Error Log

Purpose

The error log is an important component for detecting issues in a productive mesh and for monitoring it. Often, an error might cause a node to temporarily disconnect from the network. Therefore, the Logger supports logging errors to RAM.

Each node can store a number of errors in RAM. We allow to store a timestamp, an error code and some extra information. This log can be queried every few minutes or hours by anyone attached to the mesh, e.g. a Gateway. The errors have different significance and some information is logged using a counter that always increments. This statistical information can be used to determine the health of a live mesh and to monitor it. Other errors are more severe but happen less often. For these, a separate entry that includes the timestamp is stored in RAM. Storing the errors is necessary as they might be generated while a node is disconnected from the mesh.

The error log will be cleared once the errors have been queried. Reboot reasons are also stored in this log. Once a node fails for any reason, it will store that reason in the error log after it has rebooted. Reasons can include watchdog reboots, reboots due to a firmware update, hardfault, or others. The previous error log will be lost after a reboot as it is not stored persistently.

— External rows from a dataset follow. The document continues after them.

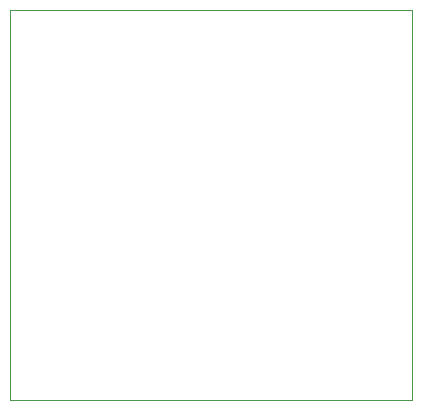
<source format=gbr>
G04 #@! TF.GenerationSoftware,KiCad,Pcbnew,(5.1.6)-1*
G04 #@! TF.CreationDate,2021-04-29T20:16:03-05:00*
G04 #@! TF.ProjectId,BEncoderBoard3(3),42456e63-6f64-4657-9242-6f6172643328,rev?*
G04 #@! TF.SameCoordinates,Original*
G04 #@! TF.FileFunction,Profile,NP*
%FSLAX46Y46*%
G04 Gerber Fmt 4.6, Leading zero omitted, Abs format (unit mm)*
G04 Created by KiCad (PCBNEW (5.1.6)-1) date 2021-04-29 20:16:03*
%MOMM*%
%LPD*%
G01*
G04 APERTURE LIST*
G04 #@! TA.AperFunction,Profile*
%ADD10C,0.050000*%
G04 #@! TD*
G04 APERTURE END LIST*
D10*
X116500000Y-109982000D02*
X116500000Y-76962000D01*
X150500000Y-109982000D02*
X116500000Y-109982000D01*
X150500000Y-76962000D02*
X150500000Y-109982000D01*
X116500000Y-76962000D02*
X150500000Y-76962000D01*
M02*

</source>
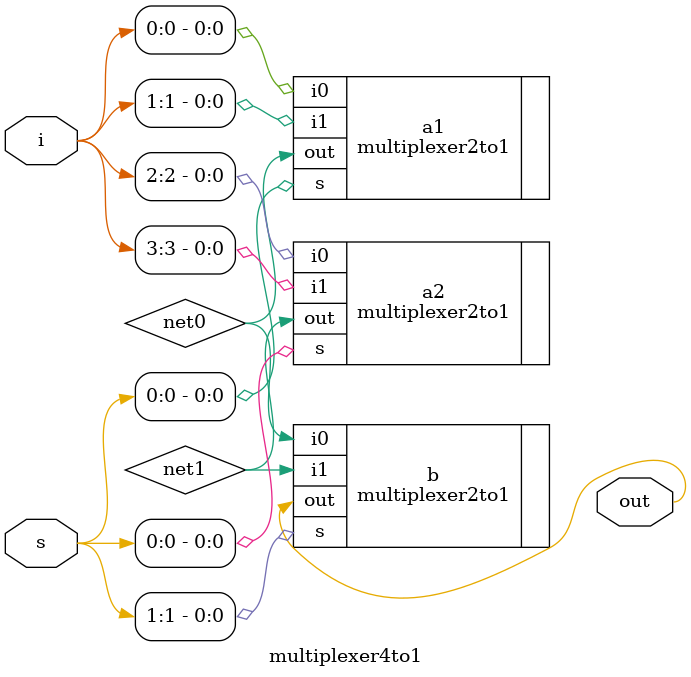
<source format=v>
`ifndef MULTIPLEXER4TO1_V_INCLUDED
	`define MULTIPLEXER4TO1_V_INCLUDED
	`timescale 1ns / 100ps
	`include "Source_code/multiplexer2to1/multiplexer2to1.v"

	module multiplexer4to1(out, i, s);
		output out;
		input [1:0] s;
		input [3:0] i;
		wire net1,net0;

		multiplexer2to1 a1(.out(net0), .i1(i[1]), .i0(i[0]), .s(s[0]));
		multiplexer2to1 a2(.out(net1), .i1(i[3]), .i0(i[2]), .s(s[0]));
		multiplexer2to1 b(.out(out), .i1(net1), .i0(net0), .s(s[1]));
	endmodule
`endif
</source>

Finally, the error log is also used to report the uptime of a node. Once the log is queried, the uptime will be stored in the log as well and a final entry will be generated with the type INFO_ERRORS_REQUESTED. This is always the last entry of the error log.

For a complete list of error types, refer to the definitions in Logger.h as we are continuously adding more types.

Logging Errors

Errors are logged into different categories. See the LoggingError type in Logger.h for more information. One category is the REBOOT type that reports a number of different reasons for why a node has rebooted.

To log an error in your custom application, use the LogError or LogCount methods from the Logger class. For an error, you have to give the LoggingError category which you should specify as VENDOR. Other categories are maintained by us and will be extended in future BlueRange Mesh versions. You will be able to specify a 32bit error code and an extra with 32bits in which you can fill any information that you think might be helpful in finding the error.

Example
enum class VendorErrorTypes : u32 {
    FATAL_CUSTOM_MODULE_CRASH = 1,
};
GS->logger.LogError(LoggingError::VENDOR, (u32)VendorErrorTypes::FATAL_CUSTOM_MODULE_CRASH, additionalInfo);

Logging Counts

It is also possible to use the LogCount method which will either create a new log entry or will increase the count if the entry already exists. This is useful for collecting metrics, e.g. the number of connection losses, number of sent packets, etc,…​.

Example
enum class VendorErrorTypes : u32 {
    COUNT_CUSTOM_PACKETS_SENT = 2,
};
//Logs another two packets that have been sent
GS->logger.LogCount(LoggingError::VENDOR, (u32)VendorErrorTypes::COUNT_CUSTOM_PACKETS_SENT, 2);

Querying the Error Log

action [nodeId] status get_errors

The queried nodes will respond with their complete error log that they have stored in RAM. The error log is automatically cleared after it was queried. The error log is printed on a sink node (or any other if json logging is active) as multiple json objects.

Exemplary response on a sink node
{"type":"error_log_entry","nodeId":2,"module":3,"errType":2,"code":22,"extra":59,"time":10000,"typeStr":"CUSTOM","codeStr":"COUNT_JOIN_ME_RECEIVED"}
{"type":"error_log_entry","nodeId":2,"module":3,"errType":2,"code":86,"extra":10030,"time":10030,"typeStr":"CUSTOM","codeStr":"INFO_UPTIME_ABSOLUTE"}
{"type":"error_log_entry","nodeId":2,"module":3,"errType":2,"code":20,"extra":6,"time":10030,"typeStr":"CUSTOM","codeStr":"INFO_ERRORS_REQUESTED"}

The error type (category) and the error code are both printed as a number and (if known by the sink node) also as a string for easier readability.

As part of the error log, the uptime of a node is reported either as a relative timestamp in seconds since reboot or as an absolute unix timestamp. The two types INFO_UPTIME_ABSOLUTE or INFO_UPTIME_RELATIVE are used for this purpose.

The error log should be collected periodically as it will fill up over time and will not be able to keep any additional entries.

The time is reported as either a relative time in seconds or as an absolute Unix Timestamp. The absolute timestamp is reported if the time of the node was the synced at one point. It is easy to distinguish the two possibilities by e.g. checking if the time is lower than e.g. 1000000000 which will mean it is a relative timestamp.